**What is required**
Transcribe every entry below word for word, but skip the pictures.

**Recorded data**
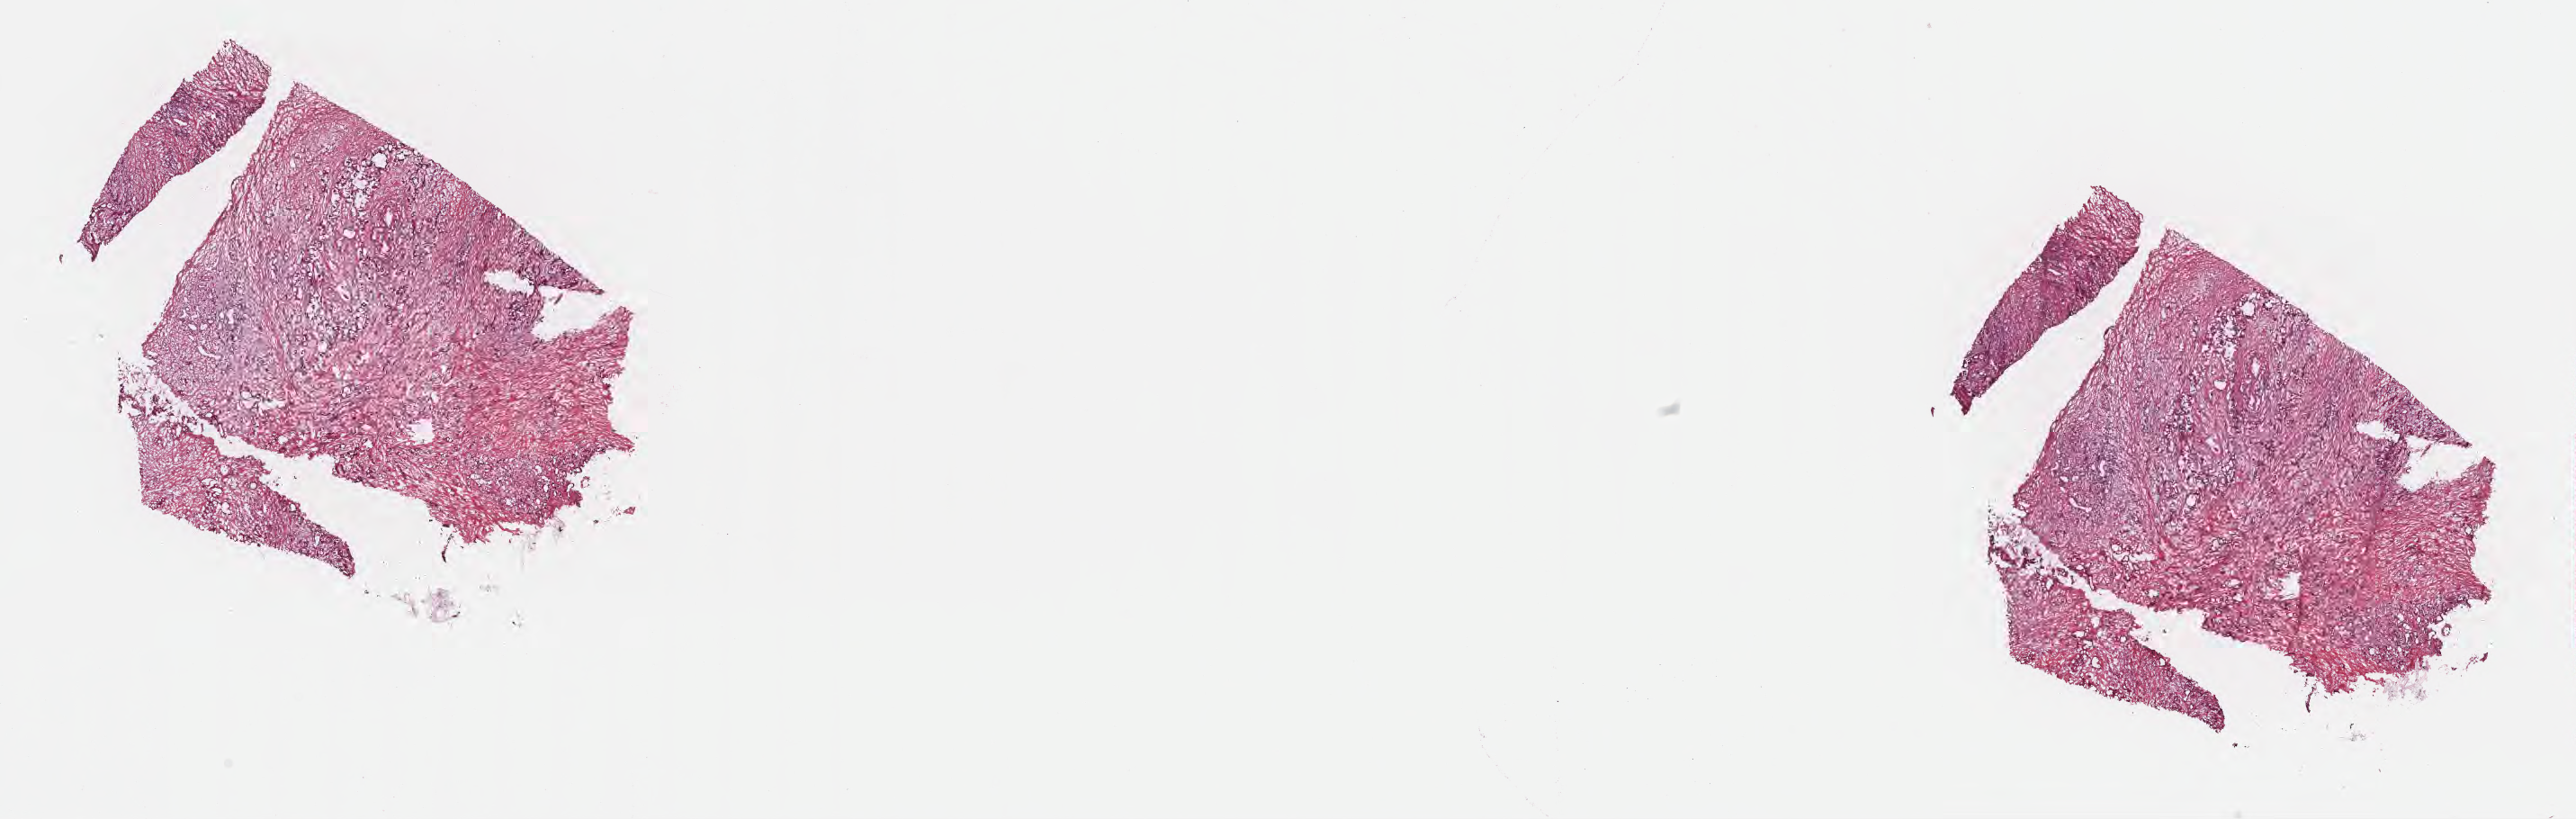
Whole-slide image, hematoxylin and eosin (H&E) stain — whole scanned area (about 23.2 x 7.4 mm) shown as a low-resolution overview, cryosection, primary tumor, site: head of pancreas. Female patient; age at initial diagnosis 77 years. Tumor grade: G2 (moderately differentiated). Composition of this section per pathologist review: tumor cells 20%, tumor nuclei 40%, stromal cells 80%, necrosis 0%, normal cells 0%. Inflammatory infiltration, as recorded: lymphocyte infiltration 0%, monocyte infiltration 0%, neutrophil infiltration 0%.
Section: bottom of the tissue portion. Histologic diagnosis: Infiltrating duct carcinoma, NOS. AJCC pathologic stage: Stage III.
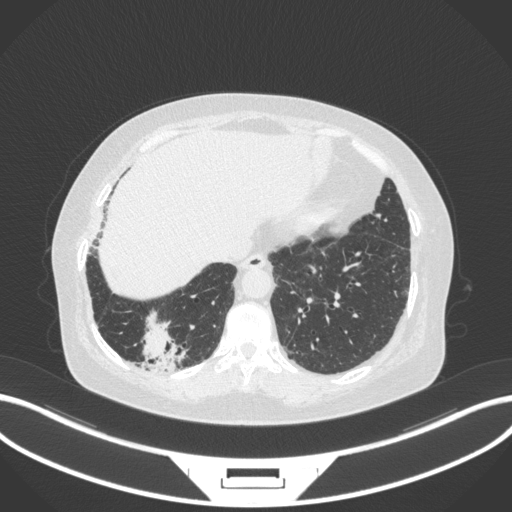
Chest CT, one axial slice. Slice 35 of 303 in the series (ordered by position). Reconstruction kernel B31f. Lung window (W 1500 / L -600 HU). 512 × 512 image matrix. Female patient, age 65 years. Case-level facts recorded for this patient, not image findings: clinical TNM (as recorded): T2b N1 M0; histopathological grade: G1.
Structures marked on this image (bounding box drawn by a radiologist):
- lung tumour (recorded histology: adenocarcinoma): bounding box <135,306,184,374> (left, top, right, bottom; pixels)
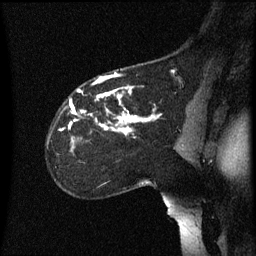
Breast MRI (dynamic contrast-enhanced), one sagittal slice; position 42 of 60 along the scan axis; dynamic contrast-enhanced series, image 2 of 3 at this slice position (ordered by acquisition); 1.5 T; TE 4.2 ms, TR 8.4 ms; 2.2 mm slice thickness; 256 × 256 image matrix, field of view 200 × 200 mm. Patient: female, 35 years. Case-level facts recorded for this patient, not image findings: setting: breast cancer imaged before/during neoadjuvant chemotherapy; receptor status: HER2-positive.
Structures marked on this image (semi-automatic segmentation, software-assisted and operator-edited):
- analysis volume of interest (the breast-tissue region the enhancement analysis was run in; not a lesion): bounding box [x1, y1, x2, y2] px = [47, 72, 178, 169]
- tumour enhancement mask (voxels above the 70 % enhancement threshold inside the analysis volume of interest): [61, 72, 161, 135]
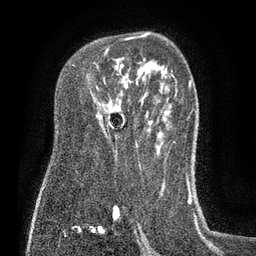
Breast MRI (dynamic contrast-enhanced), one axial slice. Position 52 of 80 along the scan axis. Cropped to one breast. Dynamic contrast-enhanced series, time point 2 of 7 at this slice position (early post-contrast). 3 T. TE 2.1 ms, TR 5 ms. 2 mm slice thickness. 256 × 256 image matrix, field of view 160 × 160 mm. Female patient.
Annotated regions visible in this slice (semi-automatically segmented with operator editing):
- enhancing-tissue mask used for the functional tumour volume (all voxels passing the contrast-enhancement thresholds inside the analysis volume; usually the tumour): bounding box (x1, y1, x2, y2) in pixels: (126, 36, 145, 40)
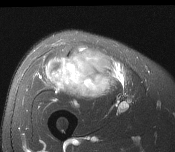
MRI of an extremity soft-tissue mass, one axial slice. Position 77 of 116 along the scan axis. T2-weighted fat-saturated. MR volume resampled by the dataset authors to the PET/CT grid (not the native acquisition matrix). 3.27 mm slice thickness. 175 × 152 image matrix, field of view 171 × 148 mm. Male patient. From the clinical record (not read from this slice): histological type: pleiomorphic leiomyosarcoma; grade: intermediate; site of the primary tumour: right thigh.
Outlined on this slice (expert contour drawn on MRI and transferred to this co-registered scan by the dataset authors):
- gross tumour volume including surrounding oedema: bounding box (x1, y1, x2, y2) in pixels: (47, 47, 114, 100)
- gross tumour volume (mass): (47, 49, 114, 100)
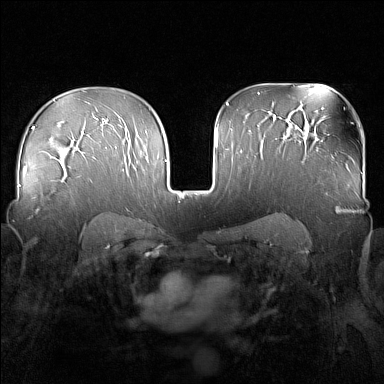
Breast MRI (dynamic contrast-enhanced), one axial slice. Position 105 of 160 along the scan axis. Dynamic contrast-enhanced series, time point 2 of 7 at this slice position (early post-contrast). 1.5 T. TE 1.8 ms, TR 5 ms. 1 mm slice thickness. 384 × 384 image matrix, field of view 340 × 340 mm. Female patient.
Outlined on this slice (semi-automatic segmentation, software-assisted and operator-edited):
- enhancing-tissue mask used for the functional tumour volume (all voxels passing the contrast-enhancement thresholds inside the analysis volume; usually the tumour): box from (x=37, y=203) to (x=46, y=212) px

**Task output**
Whole-slide image, hematoxylin and eosin (H&E) stain — whole scanned area (about 23.2 x 7.4 mm) shown as a low-resolution overview, cryosection, primary tumor, site: head of pancreas. Female patient; age at initial diagnosis 77 years. Tumor grade: G2 (moderately differentiated). Composition of this section per pathologist review: tumor cells 20%, tumor nuclei 40%, stromal cells 80%, necrosis 0%, normal cells 0%. Inflammatory infiltration, as recorded: lymphocyte infiltration 0%, monocyte infiltration 0%, neutrophil infiltration 0%.
Section: bottom of the tissue portion. Histologic diagnosis: Infiltrating duct carcinoma, NOS. AJCC pathologic stage: Stage III.
Chest CT, one axial slice. Slice 35 of 303 in the series (ordered by position). Reconstruction kernel B31f. Lung window (W 1500 / L -600 HU). 512 × 512 image matrix. Female patient, age 65 years. Case-level facts recorded for this patient, not image findings: clinical TNM (as recorded): T2b N1 M0; histopathological grade: G1.
Structures marked on this image (bounding box drawn by a radiologist):
- lung tumour (recorded histology: adenocarcinoma): bounding box <135,306,184,374> (left, top, right, bottom; pixels)
Breast MRI (dynamic contrast-enhanced), one sagittal slice; position 42 of 60 along the scan axis; dynamic contrast-enhanced series, image 2 of 3 at this slice position (ordered by acquisition); 1.5 T; TE 4.2 ms, TR 8.4 ms; 2.2 mm slice thickness; 256 × 256 image matrix, field of view 200 × 200 mm. Patient: female, 35 years. Case-level facts recorded for this patient, not image findings: setting: breast cancer imaged before/during neoadjuvant chemotherapy; receptor status: HER2-positive.
Structures marked on this image (semi-automatic segmentation, software-assisted and operator-edited):
- analysis volume of interest (the breast-tissue region the enhancement analysis was run in; not a lesion): bounding box [x1, y1, x2, y2] px = [47, 72, 178, 169]
- tumour enhancement mask (voxels above the 70 % enhancement threshold inside the analysis volume of interest): [61, 72, 161, 135]
Breast MRI (dynamic contrast-enhanced), one axial slice. Position 52 of 80 along the scan axis. Cropped to one breast. Dynamic contrast-enhanced series, time point 2 of 7 at this slice position (early post-contrast). 3 T. TE 2.1 ms, TR 5 ms. 2 mm slice thickness. 256 × 256 image matrix, field of view 160 × 160 mm. Female patient.
Annotated regions visible in this slice (semi-automatically segmented with operator editing):
- enhancing-tissue mask used for the functional tumour volume (all voxels passing the contrast-enhancement thresholds inside the analysis volume; usually the tumour): bounding box (x1, y1, x2, y2) in pixels: (126, 36, 145, 40)
MRI of an extremity soft-tissue mass, one axial slice. Position 77 of 116 along the scan axis. T2-weighted fat-saturated. MR volume resampled by the dataset authors to the PET/CT grid (not the native acquisition matrix). 3.27 mm slice thickness. 175 × 152 image matrix, field of view 171 × 148 mm. Male patient. From the clinical record (not read from this slice): histological type: pleiomorphic leiomyosarcoma; grade: intermediate; site of the primary tumour: right thigh.
Outlined on this slice (expert contour drawn on MRI and transferred to this co-registered scan by the dataset authors):
- gross tumour volume including surrounding oedema: bounding box (x1, y1, x2, y2) in pixels: (47, 47, 114, 100)
- gross tumour volume (mass): (47, 49, 114, 100)
Breast MRI (dynamic contrast-enhanced), one axial slice. Position 105 of 160 along the scan axis. Dynamic contrast-enhanced series, time point 2 of 7 at this slice position (early post-contrast). 1.5 T. TE 1.8 ms, TR 5 ms. 1 mm slice thickness. 384 × 384 image matrix, field of view 340 × 340 mm. Female patient.
Outlined on this slice (semi-automatic segmentation, software-assisted and operator-edited):
- enhancing-tissue mask used for the functional tumour volume (all voxels passing the contrast-enhancement thresholds inside the analysis volume; usually the tumour): box from (x=37, y=203) to (x=46, y=212) px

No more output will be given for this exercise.